Controversy benefits Nelly Korda as Europe dominate on day one of Solheim Cup

World number one Nelly Korda benefited from a controversial ruling as the United States looked to fight back from an early deficit in the 17th Solheim Cup.

Playing alongside Ally Ewing in the afternoon fourballs, Korda’s eagle putt on the 13th stopped on the edge of the hole, but her ball was swiftly picked up by Europe’s Madelene Sagstrom, conceding a birdie.

However, Sagstrom was deemed to have not waited long enough and Korda was credited with an eagle to win the hole and move one up.

Under Rule 13.3, if any part of the ball is overhanging the lip the player is allowed a “reasonable time” to reach the hole and then 10 seconds to see if the ball would drop.

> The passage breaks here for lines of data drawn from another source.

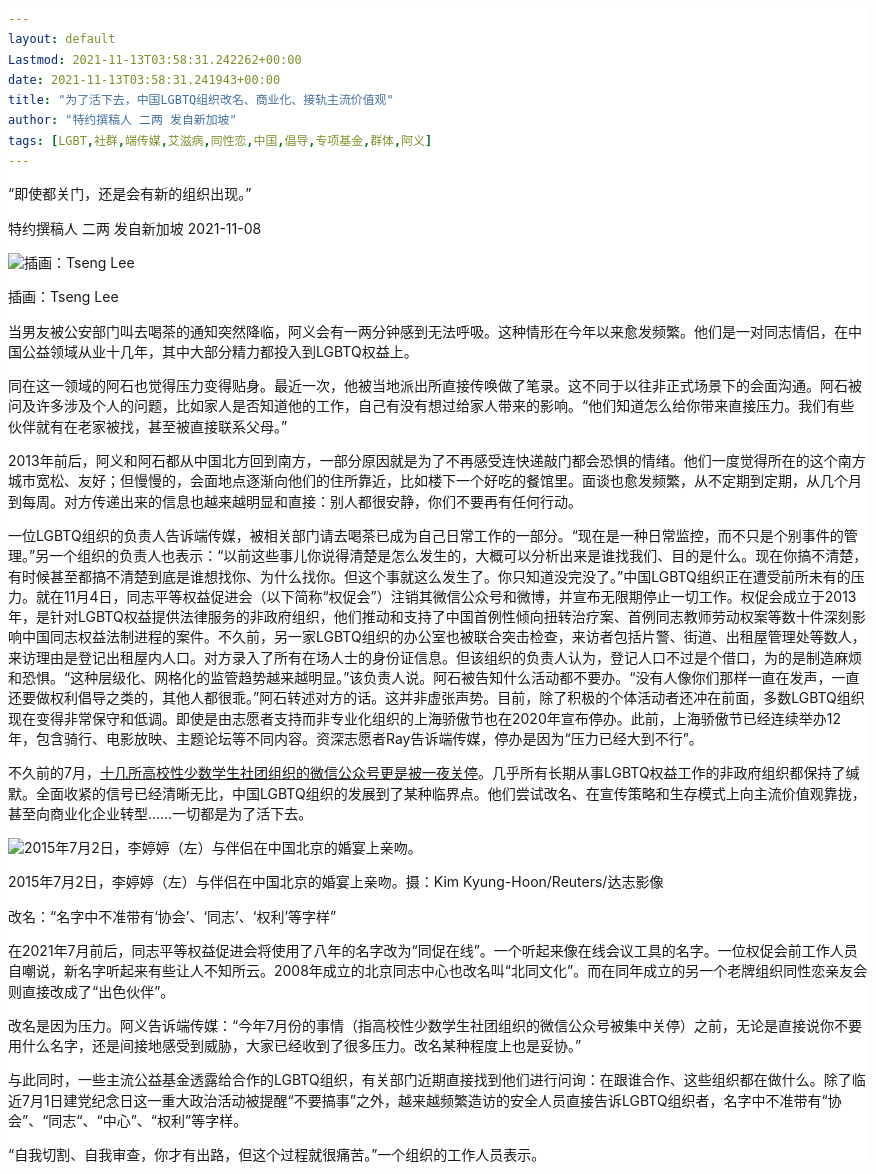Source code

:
 ```yaml
---
layout: default
Lastmod: 2021-11-13T03:58:31.242262+00:00
date: 2021-11-13T03:58:31.241943+00:00
title: "为了活下去，中国LGBTQ组织改名、商业化、接轨主流价值观"
author: "特约撰稿人 二两 发自新加坡"
tags: [LGBT,社群,端传媒,艾滋病,同性恋,中国,倡导,专项基金,群体,阿义]
---
```


 

“即使都关门，还是会有新的组织出现。”

特约撰稿人 二两 发自新加坡 2021-11-08

   ![ 插画：Tseng Lee](https://images.weserv.nl/?url=https%3A//d32kak7w9u5ewj.cloudfront.net/media/image/2021/11/a02caa662e5149e7ba4fca4b0913f391.jpg)

插画：Tseng Lee

当男友被公安部门叫去喝茶的通知突然降临，阿义会有一两分钟感到无法呼吸。这种情形在今年以来愈发频繁。他们是一对同志情侣，在中国公益领域从业十几年，其中大部分精力都投入到LGBTQ权益上。

同在这一领域的阿石也觉得压力变得贴身。最近一次，他被当地派出所直接传唤做了笔录。这不同于以往非正式场景下的会面沟通。阿石被问及许多涉及个人的问题，比如家人是否知道他的工作，自己有没有想过给家人带来的影响。“他们知道怎么给你带来直接压力。我们有些伙伴就有在老家被找，甚至被直接联系父母。”

2013年前后，阿义和阿石都从中国北方回到南方，一部分原因就是为了不再感受连快递敲门都会恐惧的情绪。他们一度觉得所在的这个南方城市宽松、友好；但慢慢的，会面地点逐渐向他们的住所靠近，比如楼下一个好吃的餐馆里。面谈也愈发频繁，从不定期到定期，从几个月到每周。对方传递出来的信息也越来越明显和直接：别人都很安静，你们不要再有任何行动。

一位LGBTQ组织的负责人告诉端传媒，被相关部门请去喝茶已成为自己日常工作的一部分。“现在是一种日常监控，而不只是个别事件的管理。”另一个组织的负责人也表示：“以前这些事儿你说得清楚是怎么发生的，大概可以分析出来是谁找我们、目的是什么。现在你搞不清楚，有时候甚至都搞不清楚到底是谁想找你、为什么找你。但这个事就这么发生了。你只知道没完没了。”中国LGBTQ组织正在遭受前所未有的压力。就在11月4日，同志平等权益促进会（以下简称“权促会”）注销其微信公众号和微博，并宣布无限期停止一切工作。权促会成立于2013年，是针对LGBTQ权益提供法律服务的非政府组织，他们推动和支持了中国首例性倾向扭转治疗案、首例同志教师劳动权案等数十件深刻影响中国同志权益法制进程的案件。不久前，另一家LGBTQ组织的办公室也被联合突击检查，来访者包括片警、街道、出租屋管理处等数人，来访理由是登记出租屋内人口。对方录入了所有在场人士的身份证信息。但该组织的负责人认为，登记人口不过是个借口，为的是制造麻烦和恐惧。“这种层级化、网格化的监管趋势越来越明显。”该负责人说。阿石被告知什么活动都不要办。“没有人像你们那样一直在发声，一直还要做权利倡导之类的，其他人都很乖。”阿石转述对方的话。这并非虚张声势。目前，除了积极的个体活动者还冲在前面，多数LGBTQ组织现在变得非常保守和低调。即使是由志愿者支持而非专业化组织的上海骄傲节也在2020年宣布停办。此前，上海骄傲节已经连续举办12年，包含骑行、电影放映、主题论坛等不同内容。资深志愿者Ray告诉端传媒，停办是因为“压力已经大到不行”。

不久前的7月，[十几所高校性少数学生社团组织的微信公众号更是被一夜关停](https://theinitium.com/article/20210715-mainland-china-lgbtq-censorship/)。几乎所有长期从事LGBTQ权益工作的非政府组织都保持了缄默。全面收紧的信号已经清晰无比，中国LGBTQ组织的发展到了某种临界点。他们尝试改名、在宣传策略和生存模式上向主流价值观靠拢，甚至向商业化企业转型……一切都是为了活下去。

![2015年7月2日，李婷婷（左）与伴侣在中国北京的婚宴上亲吻。](https://images.weserv.nl/?url=https%3A//d32kak7w9u5ewj.cloudfront.net/media/image/2021/11/a3bfc1d77937443484325da1de78e719.jpg%3FimageView2/1/w/1080/h/720/format/jpg)

2015年7月2日，李婷婷（左）与伴侣在中国北京的婚宴上亲吻。摄：Kim Kyung-Hoon/Reuters/达志影像

改名：“名字中不准带有‘协会’、‘同志’、‘权利’等字样”

在2021年7月前后，同志平等权益促进会将使用了八年的名字改为“同促在线”。一个听起来像在线会议工具的名字。一位权促会前工作人员自嘲说，新名字听起来有些让人不知所云。2008年成立的北京同志中心也改名叫“北同文化”。而在同年成立的另一个老牌组织同性恋亲友会则直接改成了“出色伙伴”。

改名是因为压力。阿义告诉端传媒：“今年7月份的事情（指高校性少数学生社团组织的微信公众号被集中关停）之前，无论是直接说你不要用什么名字，还是间接地感受到威胁，大家已经收到了很多压力。改名某种程度上也是妥协。”

与此同时，一些主流公益基金透露给合作的LGBTQ组织，有关部门近期直接找到他们进行问询：在跟谁合作、这些组织都在做什么。除了临近7月1日建党纪念日这一重大政治活动被提醒“不要搞事”之外，越来越频繁造访的安全人员直接告诉LGBTQ组织者，名字中不准带有“协会”、“同志“、“中心”、“权利”等字样。

“自我切割、自我审查，你才有出路，但这个过程就很痛苦。”一个组织的工作人员表示。

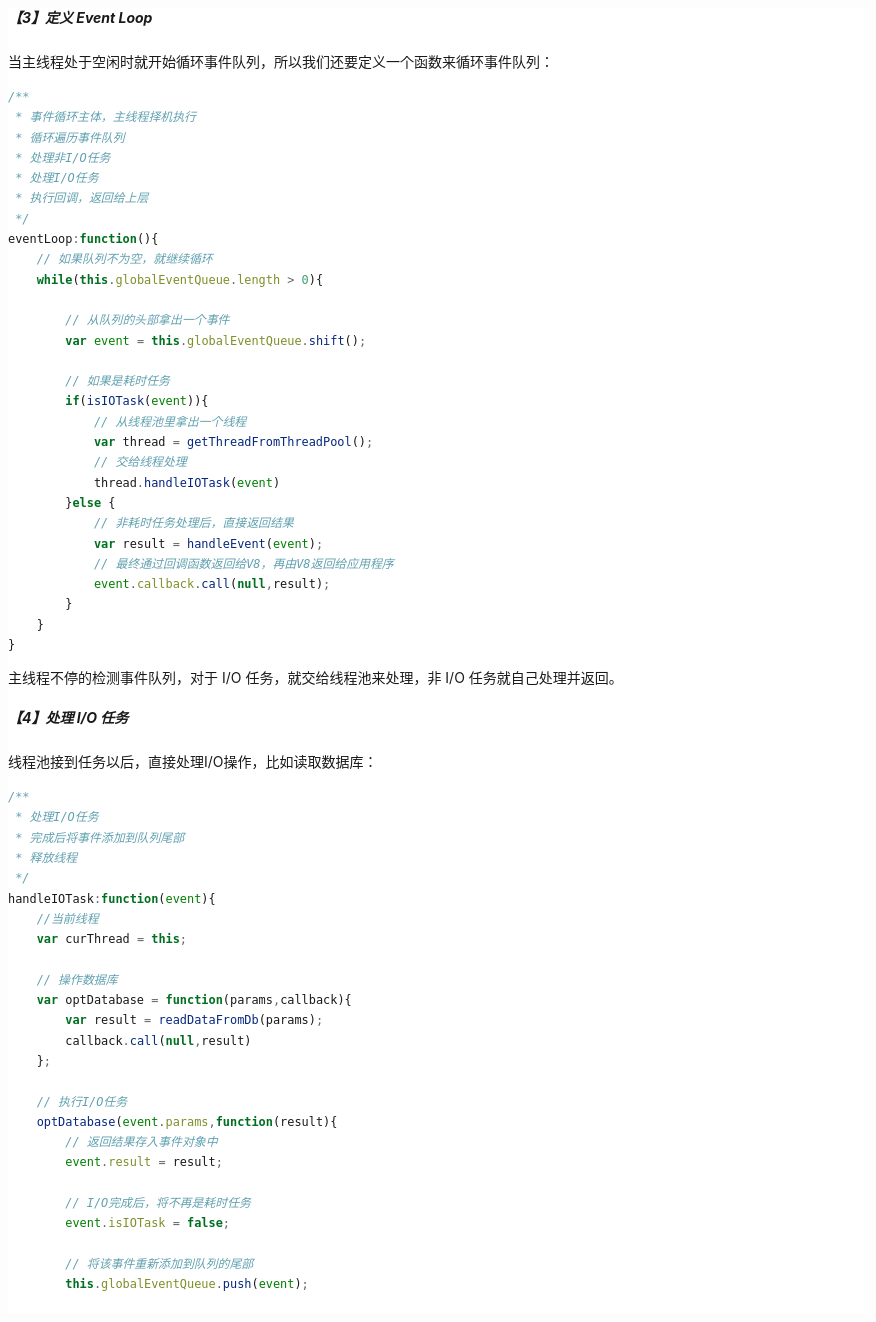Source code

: ##### 【3】定义 Event Loop
当主线程处于空闲时就开始循环事件队列，所以我们还要定义一个函数来循环事件队列： 
``` javascript
/**
 * 事件循环主体，主线程择机执行
 * 循环遍历事件队列
 * 处理非I/O任务
 * 处理I/O任务
 * 执行回调，返回给上层
 */
eventLoop:function(){
    // 如果队列不为空，就继续循环
    while(this.globalEventQueue.length > 0){
         
        // 从队列的头部拿出一个事件
        var event = this.globalEventQueue.shift();
         
        // 如果是耗时任务
        if(isIOTask(event)){
            // 从线程池里拿出一个线程
            var thread = getThreadFromThreadPool();
            // 交给线程处理
            thread.handleIOTask(event)
        }else {
            // 非耗时任务处理后，直接返回结果
            var result = handleEvent(event);
            // 最终通过回调函数返回给V8，再由V8返回给应用程序
            event.callback.call(null,result);
        }
    }
}
```
主线程不停的检测事件队列，对于 I/O 任务，就交给线程池来处理，非 I/O 任务就自己处理并返回。

##### 【4】处理 I/O 任务
线程池接到任务以后，直接处理I/O操作，比如读取数据库：

``` javascript
/**
 * 处理I/O任务
 * 完成后将事件添加到队列尾部
 * 释放线程
 */
handleIOTask:function(event){
    //当前线程
    var curThread = this;
 
    // 操作数据库
    var optDatabase = function(params,callback){
        var result = readDataFromDb(params);
        callback.call(null,result)
    };
     
    // 执行I/O任务
    optDatabase(event.params,function(result){
        // 返回结果存入事件对象中
        event.result = result;
 
        // I/O完成后，将不再是耗时任务
        event.isIOTask = false;
         
        // 将该事件重新添加到队列的尾部
        this.globalEventQueue.push(event);
         
```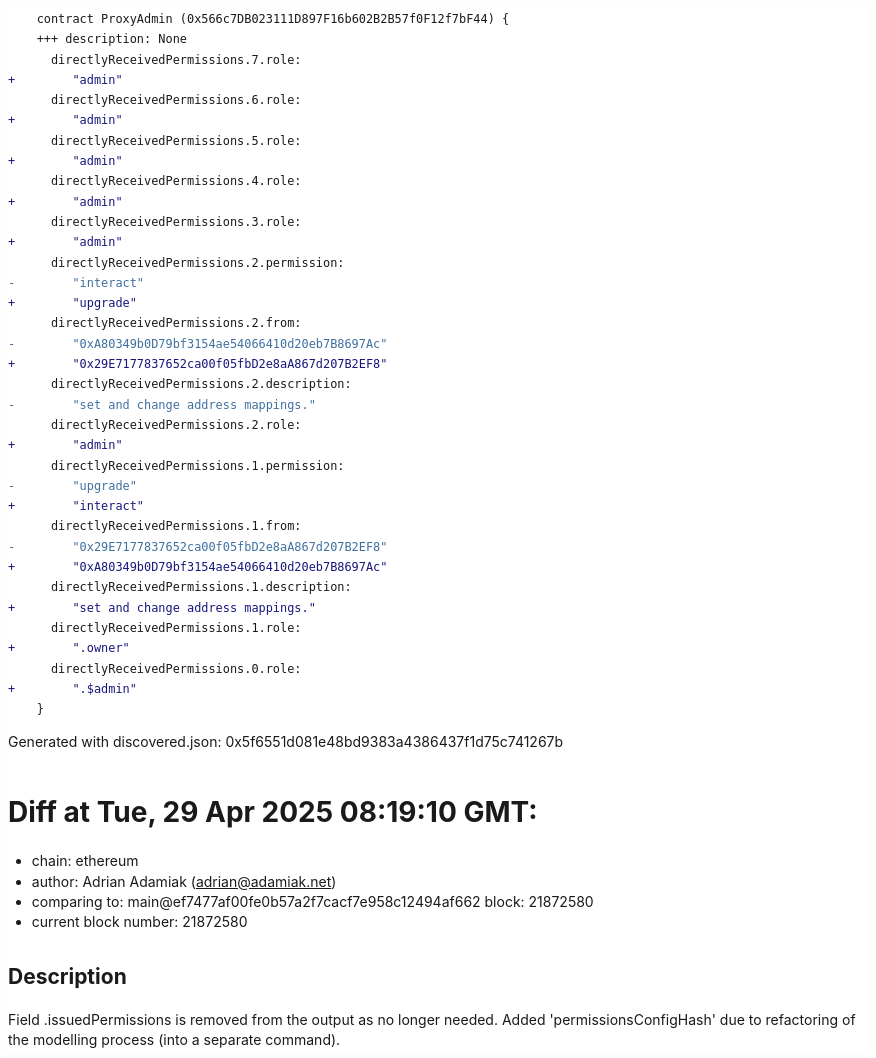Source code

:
 ```diff
    contract ProxyAdmin (0x566c7DB023111D897F16b602B2B57f0F12f7bF44) {
    +++ description: None
      directlyReceivedPermissions.7.role:
+        "admin"
      directlyReceivedPermissions.6.role:
+        "admin"
      directlyReceivedPermissions.5.role:
+        "admin"
      directlyReceivedPermissions.4.role:
+        "admin"
      directlyReceivedPermissions.3.role:
+        "admin"
      directlyReceivedPermissions.2.permission:
-        "interact"
+        "upgrade"
      directlyReceivedPermissions.2.from:
-        "0xA80349b0D79bf3154ae54066410d20eb7B8697Ac"
+        "0x29E7177837652ca00f05fbD2e8aA867d207B2EF8"
      directlyReceivedPermissions.2.description:
-        "set and change address mappings."
      directlyReceivedPermissions.2.role:
+        "admin"
      directlyReceivedPermissions.1.permission:
-        "upgrade"
+        "interact"
      directlyReceivedPermissions.1.from:
-        "0x29E7177837652ca00f05fbD2e8aA867d207B2EF8"
+        "0xA80349b0D79bf3154ae54066410d20eb7B8697Ac"
      directlyReceivedPermissions.1.description:
+        "set and change address mappings."
      directlyReceivedPermissions.1.role:
+        ".owner"
      directlyReceivedPermissions.0.role:
+        ".$admin"
    }
```

Generated with discovered.json: 0x5f6551d081e48bd9383a4386437f1d75c741267b

# Diff at Tue, 29 Apr 2025 08:19:10 GMT:

- chain: ethereum
- author: Adrian Adamiak (<adrian@adamiak.net>)
- comparing to: main@ef7477af00fe0b57a2f7cacf7e958c12494af662 block: 21872580
- current block number: 21872580

## Description

Field .issuedPermissions is removed from the output as no longer needed. Added 'permissionsConfigHash' due to refactoring of the modelling process (into a separate command).
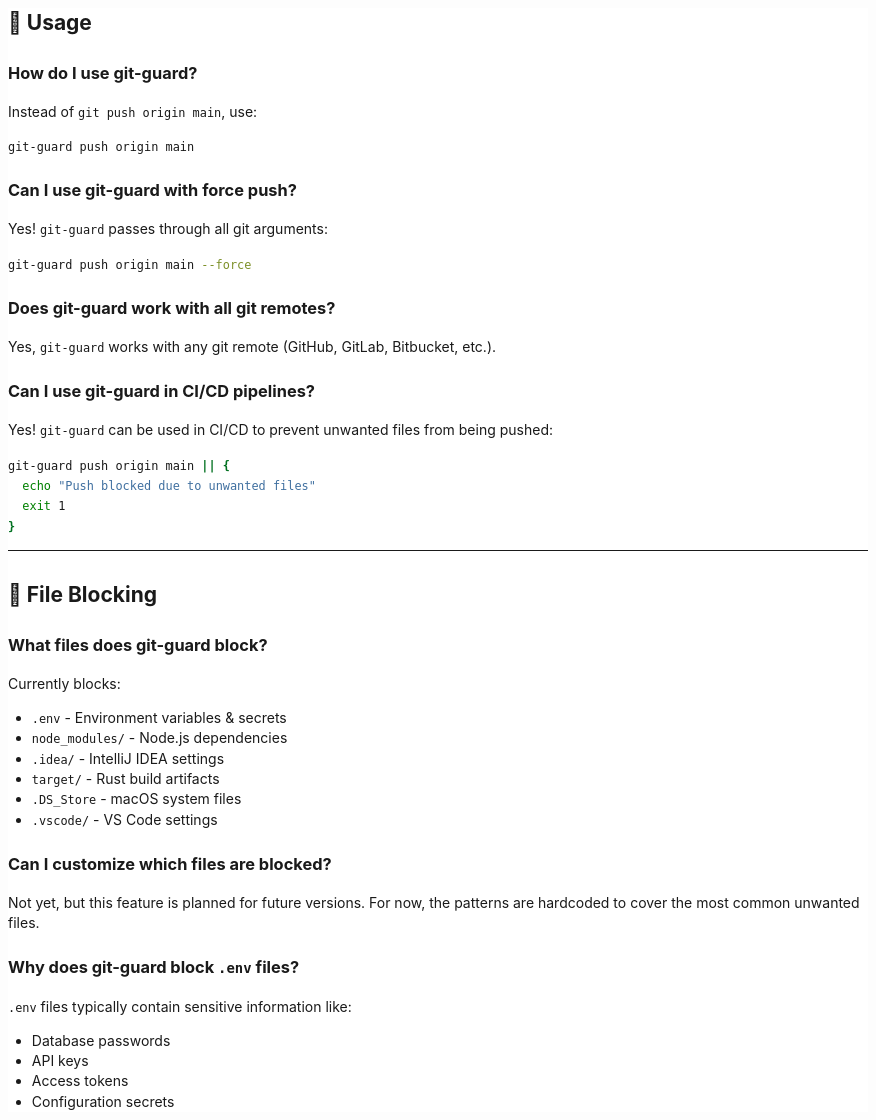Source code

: 
## 🔧 Usage

### How do I use git-guard?
Instead of `git push origin main`, use:
```bash
git-guard push origin main
```

### Can I use git-guard with force push?
Yes! `git-guard` passes through all git arguments:
```bash
git-guard push origin main --force
```

### Does git-guard work with all git remotes?
Yes, `git-guard` works with any git remote (GitHub, GitLab, Bitbucket, etc.).

### Can I use git-guard in CI/CD pipelines?
Yes! `git-guard` can be used in CI/CD to prevent unwanted files from being pushed:
```bash
git-guard push origin main || {
  echo "Push blocked due to unwanted files"
  exit 1
}
```

---

## 🚫 File Blocking

### What files does git-guard block?
Currently blocks:
- `.env` - Environment variables & secrets
- `node_modules/` - Node.js dependencies
- `.idea/` - IntelliJ IDEA settings
- `target/` - Rust build artifacts
- `.DS_Store` - macOS system files
- `.vscode/` - VS Code settings

### Can I customize which files are blocked?
Not yet, but this feature is planned for future versions. For now, the patterns are hardcoded to cover the most common unwanted files.

### Why does git-guard block `.env` files?
`.env` files typically contain sensitive information like:
- Database passwords
- API keys
- Access tokens
- Configuration secrets
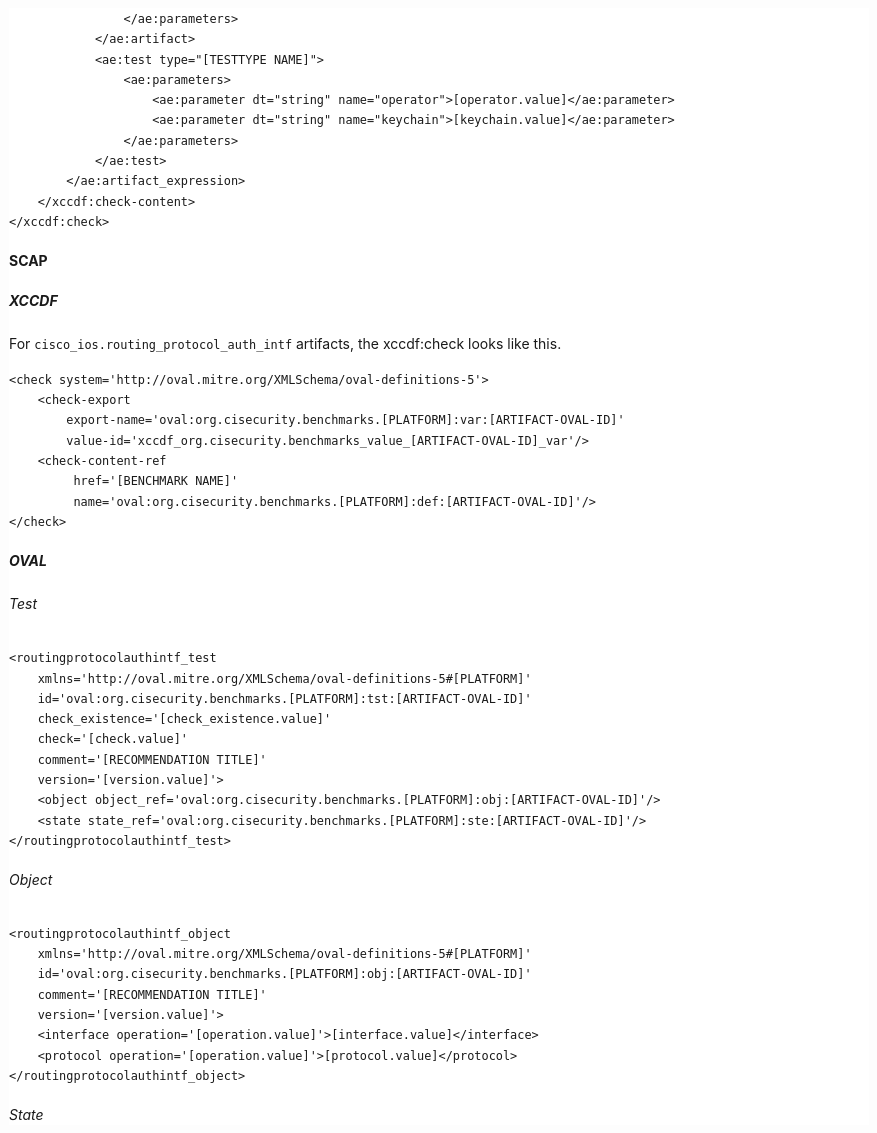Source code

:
 ```
                </ae:parameters>
            </ae:artifact>
            <ae:test type="[TESTTYPE NAME]">
                <ae:parameters>
                    <ae:parameter dt="string" name="operator">[operator.value]</ae:parameter>
                    <ae:parameter dt="string" name="keychain">[keychain.value]</ae:parameter>
                </ae:parameters>
            </ae:test>
        </ae:artifact_expression>
    </xccdf:check-content>
</xccdf:check>
```

#### SCAP
##### XCCDF
For `cisco_ios.routing_protocol_auth_intf` artifacts, the xccdf:check looks like this. 

```
<check system='http://oval.mitre.org/XMLSchema/oval-definitions-5'>
    <check-export 
        export-name='oval:org.cisecurity.benchmarks.[PLATFORM]:var:[ARTIFACT-OVAL-ID]' 
        value-id='xccdf_org.cisecurity.benchmarks_value_[ARTIFACT-OVAL-ID]_var'/>
    <check-content-ref 
         href='[BENCHMARK NAME]' 
         name='oval:org.cisecurity.benchmarks.[PLATFORM]:def:[ARTIFACT-OVAL-ID]'/>
</check>
```

##### OVAL
###### Test

```
<routingprotocolauthintf_test 
    xmlns='http://oval.mitre.org/XMLSchema/oval-definitions-5#[PLATFORM]' 
    id='oval:org.cisecurity.benchmarks.[PLATFORM]:tst:[ARTIFACT-OVAL-ID]'
    check_existence='[check_existence.value]' 
    check='[check.value]' 
    comment='[RECOMMENDATION TITLE]'
    version='[version.value]'>
    <object object_ref='oval:org.cisecurity.benchmarks.[PLATFORM]:obj:[ARTIFACT-OVAL-ID]'/>
    <state state_ref='oval:org.cisecurity.benchmarks.[PLATFORM]:ste:[ARTIFACT-OVAL-ID]'/>
</routingprotocolauthintf_test>
```

###### Object

```
<routingprotocolauthintf_object 
    xmlns='http://oval.mitre.org/XMLSchema/oval-definitions-5#[PLATFORM]' 
    id='oval:org.cisecurity.benchmarks.[PLATFORM]:obj:[ARTIFACT-OVAL-ID]'
    comment='[RECOMMENDATION TITLE]'
    version='[version.value]'>
    <interface operation='[operation.value]'>[interface.value]</interface>
    <protocol operation='[operation.value]'>[protocol.value]</protocol>
</routingprotocolauthintf_object>
```
###### State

Sagstrom, playing partner Nanna Koerstz Madsen and European captain Catriona Matthew argued that the ball was not going to drop in, but the ruling of the on-course official was confirmed.

Rules official Annie Giangrosso told Sky Sports: “When the European player picked up that ball, per the rules of golf, it was pretty cut and dried. That shot Nelly hit was actually holed.”

Asked if there was any doubt whether the ball was overhanging the hole, Giangrosso added: “It was pretty clear-cut. We have Joao Pinto, who is an LET official, in the TV booth and he right away was looking at it after the match referee called it in.

“It was a pretty quick, clear-cut decision that the ball was overhanging the hole.”

Korda and Ewing went on to complete a narrow victory on the 18th, by which time Anna Nordqvist and Matilda Castren had already beaten Lexi Thompson and Mina Harigae 4 and 3 to secure a second point of the day following a foursomes win over Danielle Kang and Austin Ernst on the 18th.

Mel Reid and Leona Maguire had also overcome the previously unbeaten star American pairing of Nelly and Jessica Korda as Europe claimed a three-point lead after the opening session.

The Korda sisters won 6 and 4 and 6 and 5 in the same format at Gleneagles in 2019, but looked nervous from the outset and gifted the European pair a two-hole lead with a bogey on the fourth and a double bogey on the sixth.

Jessica chipped in for birdie on the 13th to halve the deficit but Reid and Maguire, a rookie and the first Irish player to feature in the contest, held their nerve to see out a potentially significant win.

“I couldn’t have asked for a better start to my Solheim career,” Maguire said. “Very lucky to have Mel alongside me.

“I think everybody had written us off today, and we just sort of took that in our stride and wanted to be as relentless and fearless as possible, and I feel like we did that.”

Reid was quick to pay tribute to her playing partner, adding: “Honestly I could not be more impressed with this girl.

“We hadn’t really spoken before this week and I said, ‘listen, if you start booking practice rounds with me after this I’ve done my job’. She says, ‘maybe, maybe not’.

“This girl, honestly, she’s some player and I’m just really, really proud of the way she handled herself and she’s a very, very impressive girl, so it was an honour to play with her in the first match.”

The home side looked set for a win when Ewing and Megan Khang were two up with two to play against Georgia Hall and Celine Boutier, who were unbeaten at Gleneagles in 2019.

However, Hall holed from 15 feet for birdie to win the 17th and a par was good enough on the last to snatch half a point, Ewing failing to hit the hole from three feet with a putt to win the match.

And there was even more good news in the final match as Charley Hull and Emily Kristine Pedersen recovered from two down with four to play to beat Thompson and Brittany Altomare on the last.

Hull and Pedersen combined to birdie the 15th, 16th and 18th, with Pedersen holding her nerve to hole the winning putt from five feet after a superb approach from Hull.

European fans are thin on the ground in Toledo due to coronavirus travel restrictions but Hull said: “I like that. I actually like being, not cheered against, but hearing the ‘USA’ ones because it makes you want to win more.”